2. Encourage employees to analyze their own performance leading into formal evaluations.
Encourage employees to evaluate themselves prior to formal performance evaluations. Get them to write their own thoughts down and bring them into the meeting, so managers and employees can each discuss their thoughts together.
Doing evaluations this way, the employee is empowered, and any critical points that management might have to share will be less of a blow (less likely to feel confrontational).
Employees who’re encouraged in this way will tend to set loftier goals and achieve them as self reflection becomes more of a habit from one evaluation to the next.
3. Be reasonable when setting performance goals with employees.
Setting unreasonable goals is a mistake many new managers make. The thinking is that if you encourage them to reach for the stars, they’ll at the very least achieve the objectives you need from them.
Instead, concentrate on setting reasonable expectations, within achievable time frames. High employee morale levels are best accomplished in this way.
4. Take notes about individual employees throughout.
One of the toughest parts of doing employee evaluations is the need to reflect on what the employee has done in the months since their prior evaluations. This can create a number of problems including performance evaluations being poorly written, inaccurate, and unhelpful to the employee.

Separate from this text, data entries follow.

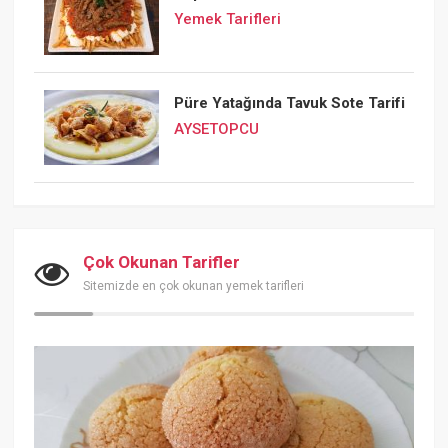
Yemek Tarifleri
Püre Yatağında Tavuk Sote Tarifi
AYSETOPCU
Çok Okunan Tarifler
Sitemizde en çok okunan yemek tarifleri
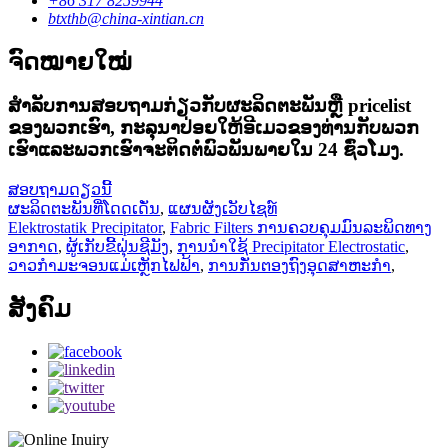
+86 317 8259944
btxthb@china-xintian.cn
ຈົດໝາຍໃໝ່
ສໍາ​ລັບ​ການ​ສອບ​ຖາມ​ກ່ຽວ​ກັບ​ຜະ​ລິດ​ຕະ​ພັນ​ຫຼື pricelist
ຂອງ​ພວກ​ເຮົາ​, ກະ​ລຸ​ນາ​ປ່ອຍ​ໃຫ້​ອີ​ເມວ​ຂອງ​ທ່ານ​ກັບ​ພວກ​
ເຮົາ​ແລະ​ພວກ​ເຮົາ​ຈະ​ຕິດ​ຕໍ່​ພົວ​ພັນ​ພາຍ​ໃນ 24 ຊົ່ວ​ໂມງ​.
ສອບຖາມດຽວນີ້
ຜະລິດຕະພັນທີ່ໂດດເດັ່ນ
,
ແຜນຜັງເວັບໄຊທ໌
Elektrostatik Precipitator
,
Fabric Filters ການຄວບຄຸມມົນລະພິດທາງ
ອາກາດ
,
ຜູ້ເກັບຂີ້ຝຸ່ນຊີມັງ
,
ການນໍາໃຊ້ Precipitator Electrostatic
,
ວາວກຳມະຈອນແມ່ເຫຼັກໄຟຟ້າ
,
ການກັ່ນຕອງຖົງອຸດສາຫະກໍາ
,
ສັງຄົມ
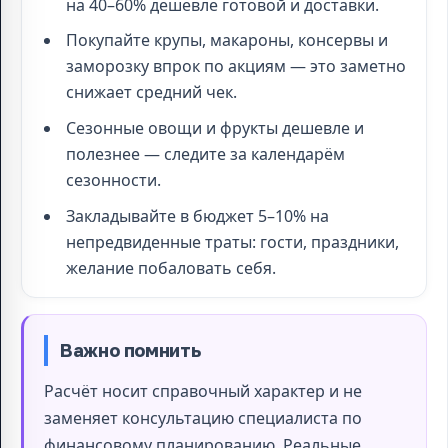
на 40–60% дешевле готовой и доставки.
Покупайте крупы, макароны, консервы и
заморозку впрок по акциям — это заметно
снижает средний чек.
Сезонные овощи и фрукты дешевле и
полезнее — следите за календарём
сезонности.
Закладывайте в бюджет 5–10% на
непредвиденные траты: гости, праздники,
желание побаловать себя.
Важно помнить
Расчёт носит справочный характер и не
заменяет консультацию специалиста по
финансовому планированию. Реальные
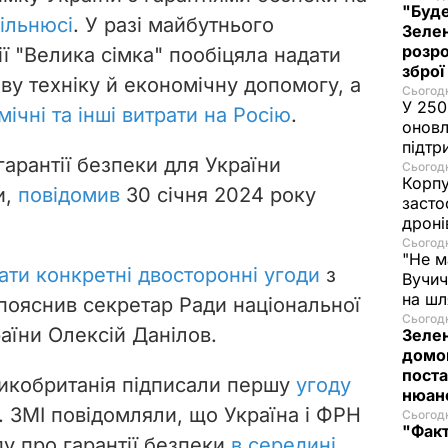
"Буде
ільнюсі
. У разі майбутнього
Зелен
розро
ї "Велика сімка" пообіцяла надати
зброї
ову техніку й економічну допомогу, а
Сьогодн
У 250
ічні та інші витрати на Росію
.
оновл
підтр
гарантії безпеки для України
Сьогодн
Корпу
и,
повідомив
30 січня 2024 року
засто
дроні
Сьогодн
"Не м
ати конкретні двосторонні угоди
з
Вучич
на ш
 пояснив секретар Ради національної
Сьогодн
аїни Олексій Данілов.
Зеле
домо
поста
ликобританія підписали першу
угоду
нюа
. ЗМІ повідомляли, що Україна і ФРН
Сьогодн
"Фак
у про гарантії безпеки
в середині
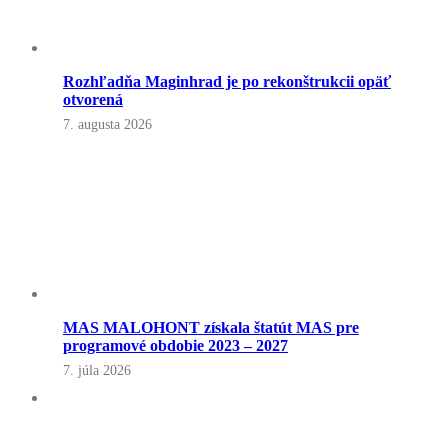
Rozhľadňa Maginhrad je po rekonštrukcii opäť
otvorená
7. augusta 2026
MAS MALOHONT získala štatút MAS pre
programové obdobie 2023 – 2027
7. júla 2026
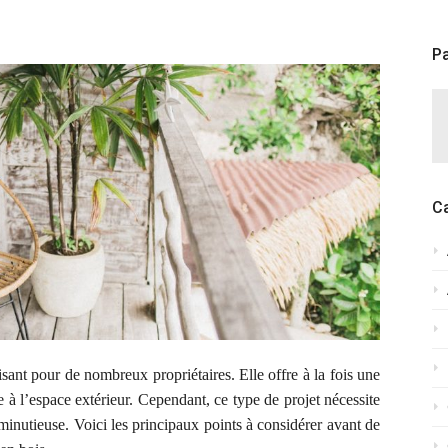
Pa
C
uisant pour de nombreux propriétaires. Elle offre à la fois une
e à l’espace extérieur. Cependant, ce type de projet nécessite
minutieuse. Voici les principaux points à considérer avant de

Keep notes about their achievements, attention to detail, timeliness, and any other information related to performance issues. This way, managers can look back at evaluation time and come up with the most constructive employee assessment possible.

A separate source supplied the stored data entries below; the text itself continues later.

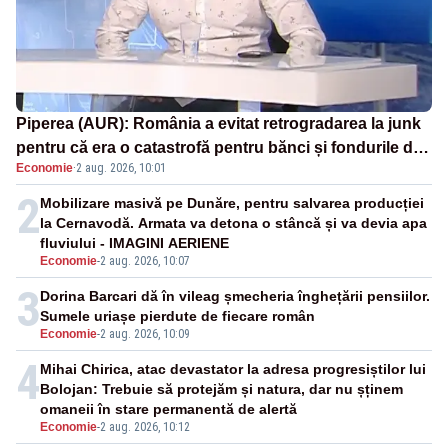
Piperea (AUR): România a evitat retrogradarea la junk
pentru că era o catastrofă pentru bănci și fondurile de
Economie
·
2 aug. 2026, 10:01
pensii
2
Mobilizare masivă pe Dunăre, pentru salvarea producției
la Cernavodă. Armata va detona o stâncă și va devia apa
fluviului - IMAGINI AERIENE
Economie
-
2 aug. 2026, 10:07
3
Dorina Barcari dă în vileag șmecheria înghețării pensiilor.
Sumele uriașe pierdute de fiecare român
Economie
-
2 aug. 2026, 10:09
4
Mihai Chirica, atac devastator la adresa progresiștilor lui
Bolojan: Trebuie să protejăm și natura, dar nu șținem
omaneii în stare permanentă de alertă
Economie
-
2 aug. 2026, 10:12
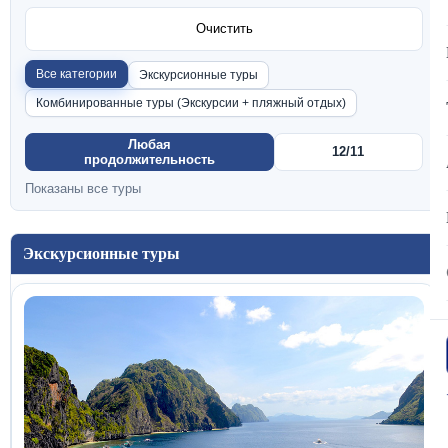
Очистить
Все категории
Экскурсионные туры
Комбинированные туры (Экскурсии + пляжный отдых)
Любая
12/11
продолжительность
Показаны все туры
Экскурсионные туры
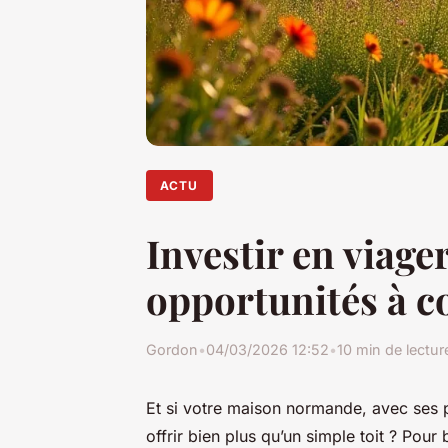
ACTU
Investir en viage
opportunités à c
Gordon
•
04/03/2026 12:52
•
10 min de lectur
Et si votre maison normande, avec ses pi
offrir bien plus qu’un simple toit ? Pou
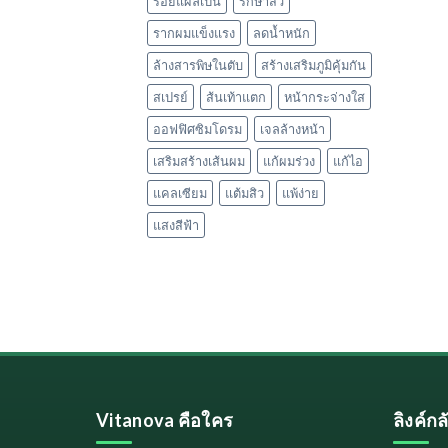
รอยแผลเป็น
รักษาสิว
รากผมแข็งแรง
ลดน้ำหนัก
ล้างสารพิษในตับ
สร้างเสริมภูมิคุ้มกัน
สเปรย์
ส้นเท้าแตก
หน้ากระจ่างใส
ออฟฟิศซิมโดรม
เจลล้างหน้า
เสริมสร้างเส้นผม
แก้ผมร่วง
แก้ไอ
แคลเซียม
แต้มสิว
แพ้ง่าย
แสงสีฟ้า
Vitanova คือใคร
ลิงค์ก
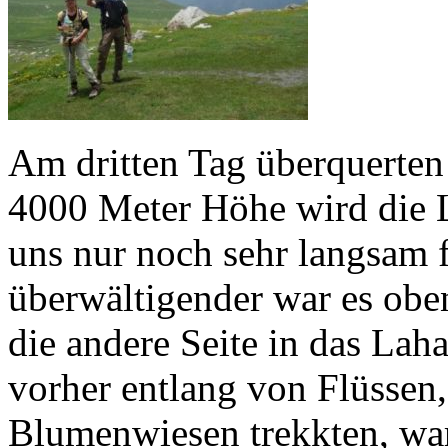
Am dritten Tag überquerten
4000 Meter Höhe wird die L
uns nur noch sehr langsam
überwältigender war es oben
die andere Seite in das Lah
vorher entlang von Flüssen
Blumenwiesen trekkten, war 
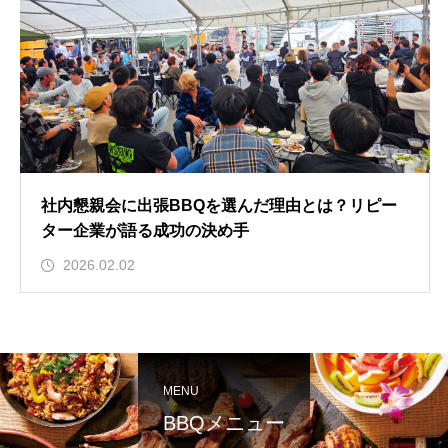
社内懇親会に出張BBQを選んだ理由とは？リピー
ター企業が語る成功の決め手
2026.02.02
MENU
BBQメニュー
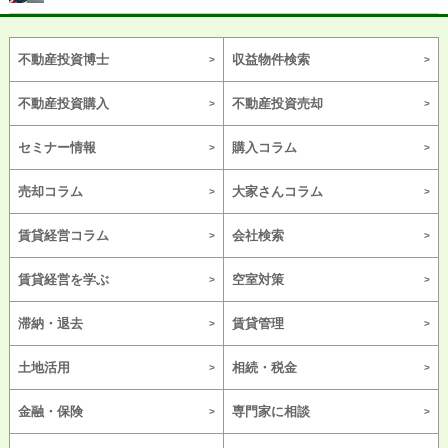
不動産投資博士
収益物件検索
不動産投資購入
不動産投資売却
セミナー情報
購入コラム
売却コラム
大家さんコラム
賃貸経営コラム
会社検索
賃貸経営を学ぶ
空室対策
滞納・退去
賃貸管理
土地活用
相続・税金
金融・保険
専門家に相談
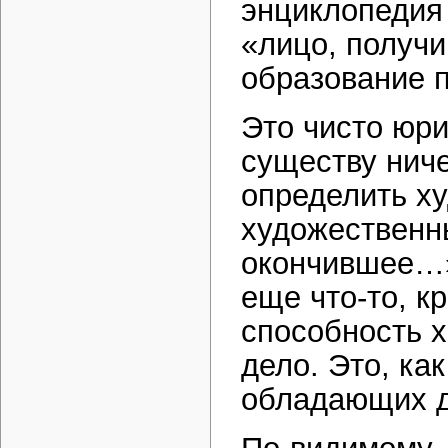
энциклопедия 
«лицо, получ
образование 
Это чисто юр
существу ниче
определить ху
художественны
окончившее…»
еще что-то, к
способность х
дело. Это, ка
обладающих д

5. Collate feedback from other managers and subordinates.
A fair performance review involves bringing together data from other managers and subordinates working under the employee being evaluated. Doing evaluations this way ensures the employee is getting more of an unbiased all-encompassing picture of their overall performance in the company, as opposed to just one manager’s observations and opinions.
Though it might seem at first like you’re fostering an environment of distrust, as Mike Steinerd of Entrepreneur puts it: “This not only ensures that more than one point of view is considered, but will also help foster an environment of teamwork and trust.”

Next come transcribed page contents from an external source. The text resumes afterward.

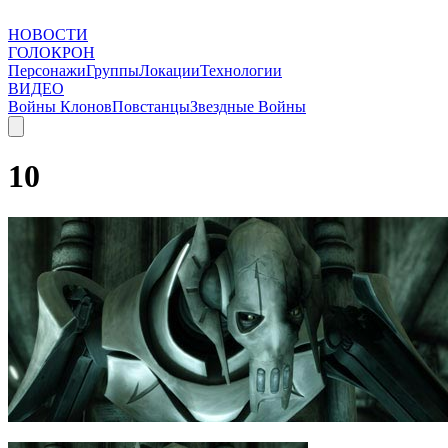
НОВОСТИ
ГОЛОКРОН
Персонажи
Группы
Локации
Технологии
ВИДЕО
Войны Клонов
Повстанцы
Звездные Войны
10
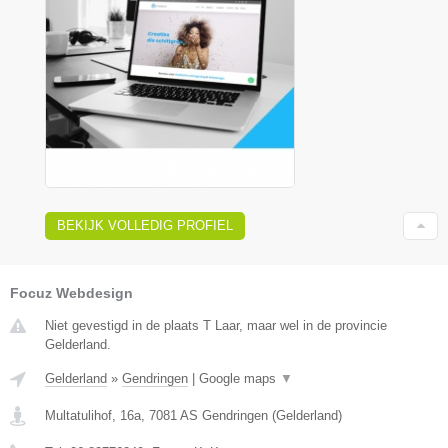
BEKIJK VOLLEDIG PROFIEL
Focuz Webdesign
Niet gevestigd in de plaats T Laar, maar wel in de provincie
Gelderland.
Gelderland
»
Gendringen
|
Google maps
▼
Multatulihof, 16a
,
7081 AS
Gendringen
(
Gelderland
)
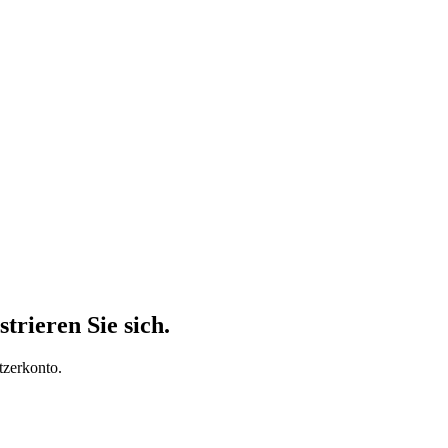
trieren Sie sich.
tzerkonto.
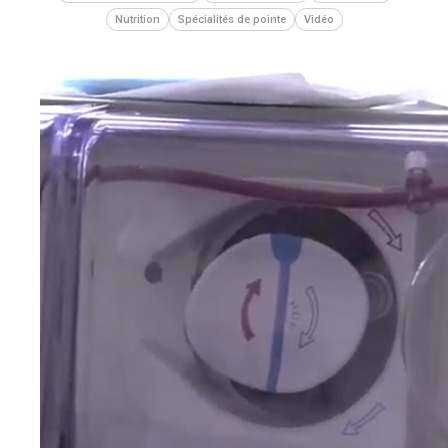
Nutrition
Spécialités de pointe
Vidéo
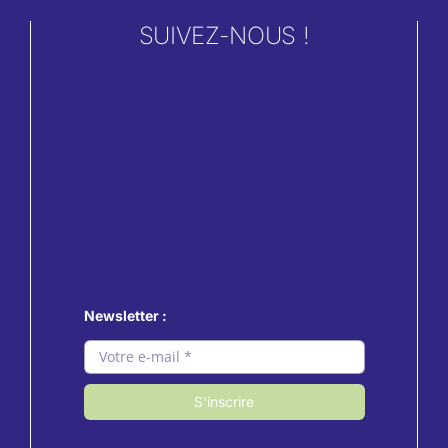
SUIVEZ-NOUS !
Newsletter :
S'inscrire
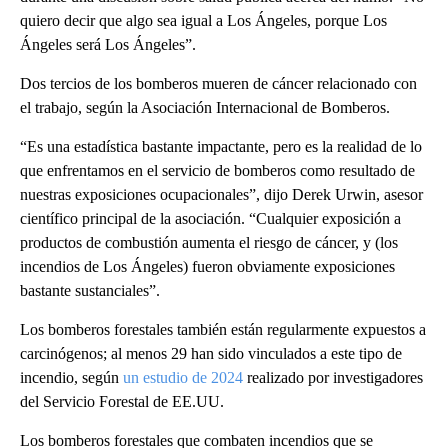
quiero decir que algo sea igual a Los Ángeles, porque Los
Ángeles será Los Ángeles”.
Dos tercios de los bomberos mueren de cáncer relacionado con
el trabajo, según la Asociación Internacional de Bomberos.
“Es una estadística bastante impactante, pero es la realidad de lo
que enfrentamos en el servicio de bomberos como resultado de
nuestras exposiciones ocupacionales”, dijo Derek Urwin, asesor
científico principal de la asociación. “Cualquier exposición a
productos de combustión aumenta el riesgo de cáncer, y (los
incendios de Los Ángeles) fueron obviamente exposiciones
bastante sustanciales”.
Los bomberos forestales también están regularmente expuestos a
carcinógenos; al menos 29 han sido vinculados a este tipo de
incendio, según
un estudio de 2024
realizado por investigadores
del Servicio Forestal de EE.UU.
Los bomberos forestales que combaten incendios que se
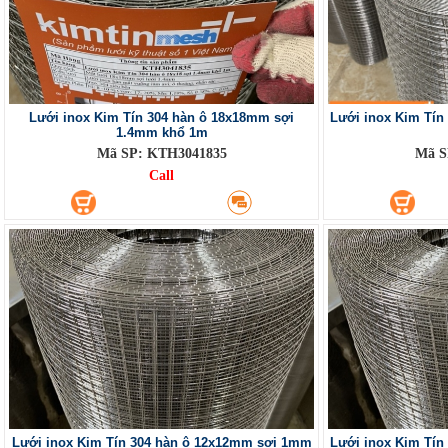
Lưới inox Kim Tín 304 hàn ô 18x18mm sợi
Lưới inox Kim Tí
1.4mm khổ 1m
Mã SP: KTH3041835
Mã S
Call
Lưới inox Kim Tín 304 hàn ô 12x12mm sợi 1mm
Lưới inox Kim Tí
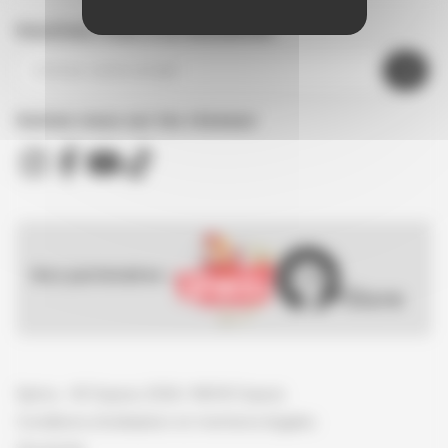
Inscrivez-vous à la newsletter
Suivez nous sur les réseaux
Nos partenaires :
Spirou - © Dupuis, 2026 / NB © Dupuis
Conditions d'utilisation et mentions légales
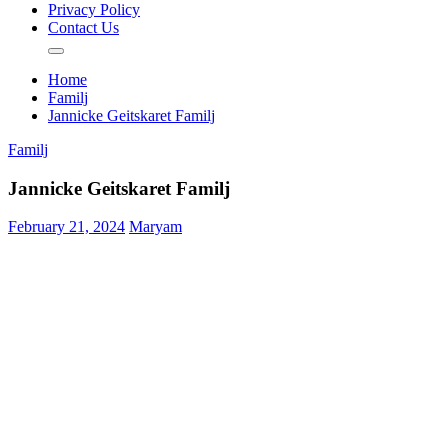
Privacy Policy
Contact Us
Home
Familj
Jannicke Geitskaret Familj
Familj
Jannicke Geitskaret Familj
February 21, 2024
Maryam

Useful Performance Evaluation Phrases and Sentences
Giving written feedback can be very difficult for even the best managers/linguists. Many managers struggle with putting their thoughts to paper in the most accurate and professional way possible, so the employee understands exactly what has been observed and what’s expected moving forward.
Following are some useful phrases that can be used in delivering positive feedback and constructive criticism:
- Works well under pressure and excels at sticking to deadlines.
- Effectively communicates his/her point of view and expectations.
- Is highly professional and courteous with coworkers and clients.
- Works well under limited supervision.
- Accomplishes optimal levels of performance with great sincerity in areas. such as: A, B, C…
- Accepts responsibility willingly.
- Takes criticism well and learns from mistakes.
- Consistently goes above and beyond what’s expected of them.
- Needs more training in: X, Y, Z.
- Has trouble acting on feedback given by managers.
- Employee has been written up for being late “X” times.
- Has trouble with time management skills.
- Seems unmotivated when doing “X” and “Y”.
- Exhibits leadership qualities that will help them advance in the company.
- Employee has exceptional skills/abilities in the following areas: A, B, C…
- Has several skills that are currently not being used in their current role.
It’s important to make feedback as accurate and impactful as possible, leaving little room for ambiguity. This is important not just for the pending performance evaluation, but also for future reviews that might be completed by a different manager who could potentially misconstrue previous documentation in a way that negatively impacts the employee.
Performance Evaluations Essential for Effective Management
No manager can be successful at leading a team without effective performance evaluation skills.